A man 6 ft tall walks at a rate of 5 ft/s away from a lamppost that is 19ft high. At what rate is the lenght of his shadow changing when he is 35 ft away from the lamppost?
2006-11-29 17:44:22 · 2 answers · asked by Anonymous in Science & Mathematics ➔ Mathematics
We first need to find a formula that relates the distance of the man from the lamppost with the length of the shadow.
I’m sorry I can’t draw this for you.
I’m going to form a triangle from the bottom of the lamp post to the top of the lamppost to the end of the man’s shadow. The man is within the triangle with his head touching the hypotenuse.

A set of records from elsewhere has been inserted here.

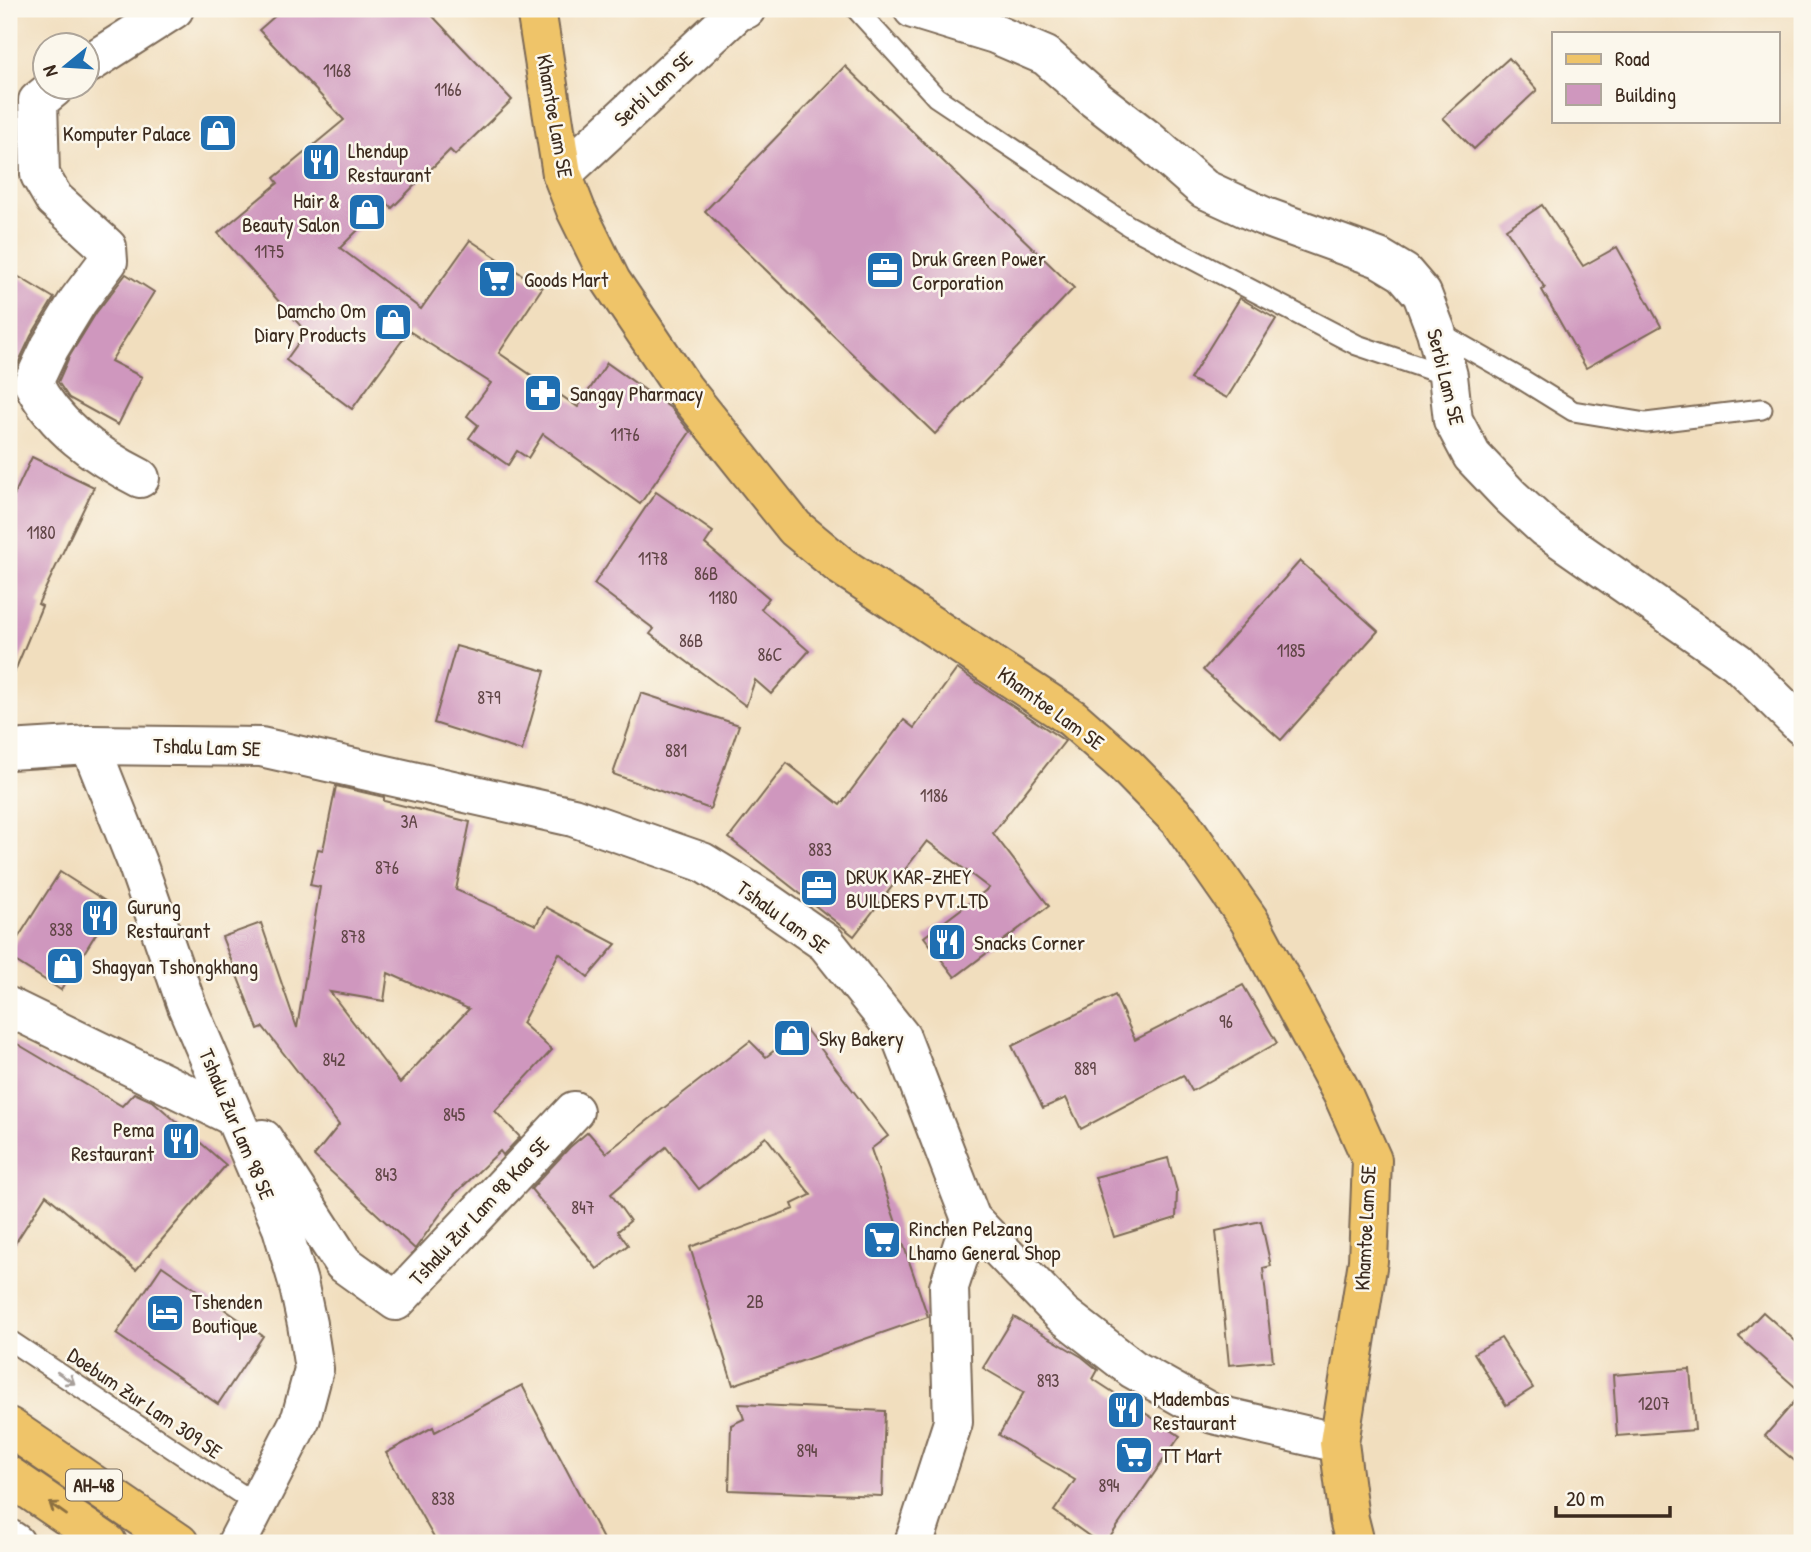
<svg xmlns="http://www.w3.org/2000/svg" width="1811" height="1552" font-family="'Patrick Hand',sans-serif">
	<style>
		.building { fill: #cf97be; fill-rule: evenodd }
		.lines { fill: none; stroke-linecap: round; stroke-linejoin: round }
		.service-casing { stroke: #7b6956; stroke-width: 23 }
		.minor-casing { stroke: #7b6956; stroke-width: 42 }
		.tertiary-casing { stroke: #7b6956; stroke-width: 42 }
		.primary-casing { stroke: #7b6956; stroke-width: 42 }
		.trunk-casing { stroke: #7b6956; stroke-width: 42 }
		.service { stroke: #fff; stroke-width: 19 }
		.minor { stroke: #fff; stroke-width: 38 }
		.tertiary { stroke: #fff; stroke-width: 38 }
		.primary { stroke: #efc469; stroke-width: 38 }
		.trunk { stroke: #efc469; stroke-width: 38 }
		.oneway { stroke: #a79f9a }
		.oneway2 { stroke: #8c6f40 }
		.labels { text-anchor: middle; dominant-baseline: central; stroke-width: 5; stroke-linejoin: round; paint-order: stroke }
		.number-label { font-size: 18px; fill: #604546 }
		.shield { fill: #fbf7ec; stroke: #75685c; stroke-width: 2 }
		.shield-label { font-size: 19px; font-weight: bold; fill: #3b2a1e }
		.street-label { font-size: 21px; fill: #3b2a1e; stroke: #fbf7ec }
		.poi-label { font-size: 21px; fill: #3b2a1e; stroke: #fbf7ec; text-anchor: start }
	</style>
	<rect width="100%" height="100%" fill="#fbf7ec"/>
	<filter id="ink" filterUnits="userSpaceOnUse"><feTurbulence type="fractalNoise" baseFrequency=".0143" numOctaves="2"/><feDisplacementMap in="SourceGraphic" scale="14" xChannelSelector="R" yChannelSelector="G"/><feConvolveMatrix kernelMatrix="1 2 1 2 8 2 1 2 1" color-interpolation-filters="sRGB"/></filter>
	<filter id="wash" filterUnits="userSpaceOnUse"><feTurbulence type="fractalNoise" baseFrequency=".00686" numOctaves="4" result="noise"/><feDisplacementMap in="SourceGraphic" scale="28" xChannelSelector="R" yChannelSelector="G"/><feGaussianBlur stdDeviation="1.57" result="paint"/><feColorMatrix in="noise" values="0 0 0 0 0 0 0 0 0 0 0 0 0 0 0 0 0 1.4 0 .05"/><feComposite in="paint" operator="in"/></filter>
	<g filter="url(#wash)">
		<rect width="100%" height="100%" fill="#f1debe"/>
		<g id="blocks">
			<g class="building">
				<path d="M283 9H426L512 100 455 155 450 150 392 208 386 202 340 248 421 309 470 240 542 288 499 353 578 407 607 363 672 409 690 432 640 504 543 434 528 458 517 451 508 465 469 438 478 425 467 416 491 383 409 331 352 409 286 360 306 332 218 233 278 183 274 178 344 120 259 30Z"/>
				<path d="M1509 58 1537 90 1474 149 1443 118Z"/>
				<path d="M845 66 1074 288 935 434 705 211Z"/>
				<path d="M1542 205 1583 266 1617 247 1661 326 1586 368 1542 290 1545 288 1506 229Z"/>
				<path d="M9 271 54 298 31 336 15 370 9 366Z"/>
				<path d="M126 274 154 292 111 361 142 377 118 425 69 398 58 382 69 357 96 313Z"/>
				<path d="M1240 298 1276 319 1227 398 1190 379Z"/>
				<path d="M32 457 94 487 38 604 42 606 9 685V506Z"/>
				<path d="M656 492 713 532 705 544 769 598 761 609 809 651 771 694 755 680 746 706 650 634 654 629 594 584Z"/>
				<path d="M1300 561 1378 631 1281 740 1203 670Z"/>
				<path d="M456 646 545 671 522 751 434 723Z"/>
				<path d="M957 669 1065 741 993 833 1049 906 955 977 924 937 989 888 927 841 854 936 729 838 787 763 840 805 904 720 914 728Z"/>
				<path d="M641 693 739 725 710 809 613 774Z"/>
				<path d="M336 786 384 797V801L470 822 456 890 536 925 546 907 616 944 588 977 559 953 522 1023 552 1050 495 1111 520 1137 503 1155 500 1151 455 1194 415 1249 314 1156 339 1125 263 1027 258 1029 222 937 261 923 297 1028 320 887 310 885 318 849 323 850ZM388 973 469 1009 400 1083 330 992 384 1001Z"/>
				<path d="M60 872 113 906 61 990 9 957V952Z"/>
				<path d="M1243 985 1277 1043 1192 1091 1183 1075 1081 1129 1066 1098 1043 1108 1012 1046 1115 995 1135 1040Z"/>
				<path d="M804 1027 888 1136 871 1149 928 1317 733 1385 690 1247 794 1209 792 1204 811 1195 766 1137 699 1189 666 1147 611 1194 630 1221 618 1231 628 1245 597 1269 531 1189 570 1147 588 1132 606 1153 750 1041 766 1057Z"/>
				<path d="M9 1039 122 1106 134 1093 154 1102 226 1165 136 1270 46 1195 9 1253Z"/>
				<path d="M1168 1158 1177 1191 1176 1218 1114 1237 1095 1177Z"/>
				<path d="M1261 1221 1271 1266 1263 1268 1273 1361 1229 1365 1216 1231Z"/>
				<path d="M162 1266 263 1336 218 1404 116 1334Z"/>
				<path d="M1763 1312 1802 1347V1467L1765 1436 1802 1393 1739 1337Z"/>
				<path d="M1014 1317 1082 1357 1098 1370 1093 1379 1180 1436 1106 1543H1099L1054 1511 1075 1480 999 1435 1024 1392 983 1368Z"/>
				<path d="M1501 1338 1533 1388 1506 1405 1474 1353Z"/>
				<path d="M1690 1369 1695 1430 1617 1436 1613 1375Z"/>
				<path d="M522 1385 605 1543H437L386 1453 433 1427 435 1432Z"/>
				<path d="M739 1404 885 1411 882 1496 729 1490 731 1425 744 1419Z"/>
			</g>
		</g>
	</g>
	<g filter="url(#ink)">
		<use href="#blocks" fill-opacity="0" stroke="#7b6956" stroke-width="2"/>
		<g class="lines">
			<defs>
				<g id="service">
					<path d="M856 9 936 97 1129 226 1357 345 1448 376"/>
					<path d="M1437 331 1523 380 1573 411 1646 423 1762 409"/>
					<path d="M9 1340 256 1504"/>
				</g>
				<g id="minor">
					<path d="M88 64 174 9"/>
					<path d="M54 88 38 101 40 175 54 199 107 247 108 261 78 301 50 347 33 383C55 427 96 456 140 478"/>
					<path d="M90 745 137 863 187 1006 282 1228 298 1282 307 1324 314 1369 301 1418 237 1543"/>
					<path d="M9 750 90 745 261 747 573 817 702 862 764 900 826 943 901 1037 971 1219 1062 1314 1133 1369 1213 1414 1339 1443"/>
					<path d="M9 1007 234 1117"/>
					<path d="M263 1139 343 1263 396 1301 574 1111"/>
					<path d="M9 1539 15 1543"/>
					<path d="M914 1543 953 1422 949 1287 971 1219"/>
				</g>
				<g id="tertiary">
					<path d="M913 9 995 34 1046 56 1095 99 1147 139 1204 189 1263 216 1379 258 1404 273 1422 294 1436 331 1448 376 1453 420 1472 456 1511 497 1545 528 1737 662 1802 726"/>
					<path d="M562 174 738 11 746 9"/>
				</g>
				<path id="primary" d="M536 9 562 174 576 210 611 281 683 388 795 528 841 566 1072 718 1123 763 1179 820 1249 920 1343 1095 1372 1160 1368 1261 1339 1443 1349 1519 1355 1543"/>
				<g id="trunk">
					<path d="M9 1427 179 1543"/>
					<path d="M9 1476 107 1543"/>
				</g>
			</defs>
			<use href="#service" class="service-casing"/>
			<use href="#minor" class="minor-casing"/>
			<use href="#tertiary" class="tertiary-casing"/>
			<use href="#primary" class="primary-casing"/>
			<use href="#trunk" class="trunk-casing"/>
			<use href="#service" class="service"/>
			<use href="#minor" class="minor"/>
			<use href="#tertiary" class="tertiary"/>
			<use href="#primary" class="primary"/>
			<use href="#trunk" class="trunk"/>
		</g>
		<defs><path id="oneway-shaft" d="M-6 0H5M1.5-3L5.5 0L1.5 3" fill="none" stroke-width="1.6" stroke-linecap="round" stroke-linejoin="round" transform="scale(1.75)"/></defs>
		<use class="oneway" href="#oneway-shaft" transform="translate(66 1378) rotate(34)"/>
		<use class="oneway2" href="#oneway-shaft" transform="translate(58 1509) rotate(-145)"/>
	</g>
	<defs>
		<symbol id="shop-square" viewBox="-11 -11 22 22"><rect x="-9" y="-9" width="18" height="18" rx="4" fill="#1f6fb2" stroke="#fbf7ec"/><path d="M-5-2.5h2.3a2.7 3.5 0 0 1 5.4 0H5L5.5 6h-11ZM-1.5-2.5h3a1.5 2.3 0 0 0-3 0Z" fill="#fff"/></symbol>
		<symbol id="restaurant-square" viewBox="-11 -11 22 22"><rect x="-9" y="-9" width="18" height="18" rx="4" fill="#1f6fb2" stroke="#fbf7ec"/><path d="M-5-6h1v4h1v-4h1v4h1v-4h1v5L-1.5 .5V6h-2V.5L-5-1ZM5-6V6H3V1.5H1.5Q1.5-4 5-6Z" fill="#fff"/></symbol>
		<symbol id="office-square" viewBox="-11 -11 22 22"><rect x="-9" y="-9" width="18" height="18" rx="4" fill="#1f6fb2" stroke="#fbf7ec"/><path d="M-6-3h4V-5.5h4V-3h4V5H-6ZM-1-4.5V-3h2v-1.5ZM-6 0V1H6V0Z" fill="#fff"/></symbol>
		<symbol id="supermarket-square" viewBox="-11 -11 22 22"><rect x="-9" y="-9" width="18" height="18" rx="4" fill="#1f6fb2" stroke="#fbf7ec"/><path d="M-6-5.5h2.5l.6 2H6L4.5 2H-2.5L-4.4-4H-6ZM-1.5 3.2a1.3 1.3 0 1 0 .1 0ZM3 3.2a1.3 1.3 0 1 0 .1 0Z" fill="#fff"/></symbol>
		<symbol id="pharmacy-square" viewBox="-11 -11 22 22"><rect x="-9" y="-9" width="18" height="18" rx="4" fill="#1f6fb2" stroke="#fbf7ec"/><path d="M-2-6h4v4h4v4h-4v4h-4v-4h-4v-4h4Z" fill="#fff"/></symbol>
		<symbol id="hotel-square" viewBox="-11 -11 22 22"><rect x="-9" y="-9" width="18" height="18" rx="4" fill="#1f6fb2" stroke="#fbf7ec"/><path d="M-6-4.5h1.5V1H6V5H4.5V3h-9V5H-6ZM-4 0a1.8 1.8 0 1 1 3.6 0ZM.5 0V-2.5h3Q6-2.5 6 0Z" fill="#fff"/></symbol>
	</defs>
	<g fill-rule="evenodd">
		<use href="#shop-square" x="196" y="111" width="44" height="44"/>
		<use href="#restaurant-square" x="299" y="140" width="44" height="44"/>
		<use href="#shop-square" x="345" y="190" width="44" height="44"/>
		<use href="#office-square" x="863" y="248" width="44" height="44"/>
		<use href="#supermarket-square" x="475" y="257" width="44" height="44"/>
		<use href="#shop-square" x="371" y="300" width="44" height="44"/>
		<use href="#pharmacy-square" x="521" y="371" width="44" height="44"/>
		<use href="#office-square" x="797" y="866" width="44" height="44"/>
		<use href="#restaurant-square" x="78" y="896" width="44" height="44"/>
		<use href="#restaurant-square" x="925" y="920" width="44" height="44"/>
		<use href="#shop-square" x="43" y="944" width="44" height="44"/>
		<use href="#shop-square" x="770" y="1016" width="44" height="44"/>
		<use href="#restaurant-square" x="159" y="1119" width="44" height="44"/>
		<use href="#supermarket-square" x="860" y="1218" width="44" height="44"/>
		<use href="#hotel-square" x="143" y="1291" width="44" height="44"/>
		<use href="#restaurant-square" x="1104" y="1388" width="44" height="44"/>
		<use href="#supermarket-square" x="1112" y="1433" width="44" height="44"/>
	</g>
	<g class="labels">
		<g class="number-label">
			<text x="337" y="70">1168</text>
			<text x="448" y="89">1166</text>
			<text x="269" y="251">1175</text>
			<text x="625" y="434">1176</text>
			<text x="41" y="532">1180</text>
			<text x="653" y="558">1178</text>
			<text x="706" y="573">86B</text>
			<text x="723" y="597">1180</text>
			<text x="691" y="640">86B</text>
			<text x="1291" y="650">1185</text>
			<text x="770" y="654">86C</text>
			<text x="489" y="697">879</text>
			<text x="676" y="750">881</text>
			<text x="934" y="795">1186</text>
			<text x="409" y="821">3A</text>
			<text x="820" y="849">883</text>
			<text x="387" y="867">876</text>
			<text x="61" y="929">838</text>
			<text x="353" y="936">878</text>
			<text x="1226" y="1021">96</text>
			<text x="334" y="1059">842</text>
			<text x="1085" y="1068">889</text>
			<text x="454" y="1114">845</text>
			<text x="386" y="1174">843</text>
			<text x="583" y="1207">847</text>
			<text x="755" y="1301">2B</text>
			<text x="1048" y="1380">893</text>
			<text x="1654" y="1403">1207</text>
			<text x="807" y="1450">894</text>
			<text x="1109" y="1485">894</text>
			<text x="443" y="1498">838</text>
		</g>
		<rect class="shield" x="66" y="1469.5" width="56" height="31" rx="5"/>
		<g class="shield-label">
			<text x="94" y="1485">AH-48</text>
		</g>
		<g class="street-label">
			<text transform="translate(653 89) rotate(-43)">Serbi Lam SE</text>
			<text transform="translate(555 116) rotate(80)">Khamtoe Lam SE</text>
			<text transform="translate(1446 377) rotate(76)">Serbi Lam SE</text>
			<text transform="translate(1051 708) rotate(36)">Khamtoe Lam SE</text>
			<text transform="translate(207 747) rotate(2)">Tshalu Lam SE</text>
			<text transform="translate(783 917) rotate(36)">Tshalu Lam SE</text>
			<text transform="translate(237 1124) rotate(67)">Tshalu Zur Lam 98 SE</text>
			<text transform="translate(479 1211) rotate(-47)">Tshalu Zur Lam 98 Kaa SE</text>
			<text transform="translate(1365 1228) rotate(-87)">Khamtoe Lam SE</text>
			<text transform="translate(145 1403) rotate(34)">Doebum Zur Lam 309 SE</text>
		</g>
		<g class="poi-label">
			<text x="191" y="133" text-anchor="end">Komputer Palace</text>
			<text x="348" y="150">Lhendup<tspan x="348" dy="24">Restaurant</tspan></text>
			<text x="340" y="200" text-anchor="end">Hair &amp;<tspan x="340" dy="24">Beauty Salon</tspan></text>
			<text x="912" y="258">Druk Green Power<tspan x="912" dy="24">Corporation</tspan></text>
			<text x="524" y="279">Goods Mart</text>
			<text x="366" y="310" text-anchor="end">Damcho Om<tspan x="366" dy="24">Diary Products</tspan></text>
			<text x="570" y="393">Sangay Pharmacy</text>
			<text x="846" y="876">DRUK KAR-ZHEY<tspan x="846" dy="24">BUILDERS PVT.LTD</tspan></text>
			<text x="127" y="906">Gurung<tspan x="127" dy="24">Restaurant</tspan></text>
			<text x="974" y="942">Snacks Corner</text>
			<text x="92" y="966">Shagyan Tshongkhang</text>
			<text x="819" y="1038">Sky Bakery</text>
			<text x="154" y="1129" text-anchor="end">Pema<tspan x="154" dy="24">Restaurant</tspan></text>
			<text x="909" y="1228">Rinchen Pelzang<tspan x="909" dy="24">Lhamo General Shop</tspan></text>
			<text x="192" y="1301">Tshenden<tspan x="192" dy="24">Boutique</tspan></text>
			<text x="1153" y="1398">Madembas<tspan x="1153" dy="24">Restaurant</tspan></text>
			<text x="1161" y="1455">TT Mart</text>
		</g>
	</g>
	<rect width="1811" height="1552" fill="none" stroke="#fbf7ec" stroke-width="35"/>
	<rect x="1552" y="32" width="228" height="91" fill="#fbf7ec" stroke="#aea59a" stroke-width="2"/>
	<rect x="1566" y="54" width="35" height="10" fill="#efc469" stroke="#aea59a" stroke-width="2"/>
	<text x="1615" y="66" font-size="21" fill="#3b2a1e">Road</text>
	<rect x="1566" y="84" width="35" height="21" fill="#cf97be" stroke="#aea59a" stroke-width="2"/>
	<text x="1615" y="102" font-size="21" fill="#3b2a1e">Building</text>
	<g transform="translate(66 66) rotate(252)"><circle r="33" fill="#fbf7ec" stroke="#aea59a" stroke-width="2"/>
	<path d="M0-5L12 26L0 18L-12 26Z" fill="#1f6fb2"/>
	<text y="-10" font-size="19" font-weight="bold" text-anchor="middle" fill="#3b2a1e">N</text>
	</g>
	<path d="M1556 1506v10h114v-10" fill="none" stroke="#3b2a1e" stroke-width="3.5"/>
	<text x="1566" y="1506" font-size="21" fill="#3b2a1e" stroke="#fbf7ec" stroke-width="5" paint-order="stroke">20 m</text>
</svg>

I’m going to use x to represent the distance from the man to the lamppost, and y to represent the length of the shadow.
From geometry, we know that the ratio of the lamppost height to the length from the lamppost to the end of the shadow is the same as the height of the man to the length of the shadow.
19 / (x + y) = 6 / y
19y = 6x + 6y
13y = 6x
Take d/dt on both sides
13(dy/dt) = 6(dx/dt)
You know that dx/dt = 5 ft/s
13(dy / dt) = 6(5 ft/s)
dy / dt = 30/13 ft/s
So no matter what distance he is away from the lamppost, as long as he is constantly walking at 5 ft/s his shadow will always grow at 30/13 ft/s.
2006-11-29 18:04:48 · answer #1 · answered by Michael M 6 · 0⤊ 0⤋
Starting with Michael's
13y = 6x
we get
y = 6x / 13
We are asked for dy/dt.
dy/dt = (dx/dt) * (dy/dx)
= 5 * (6 / 13) = 30 / 13
2006-11-30 02:13:29 · answer #2 · answered by ? 6 · 0⤊ 0⤋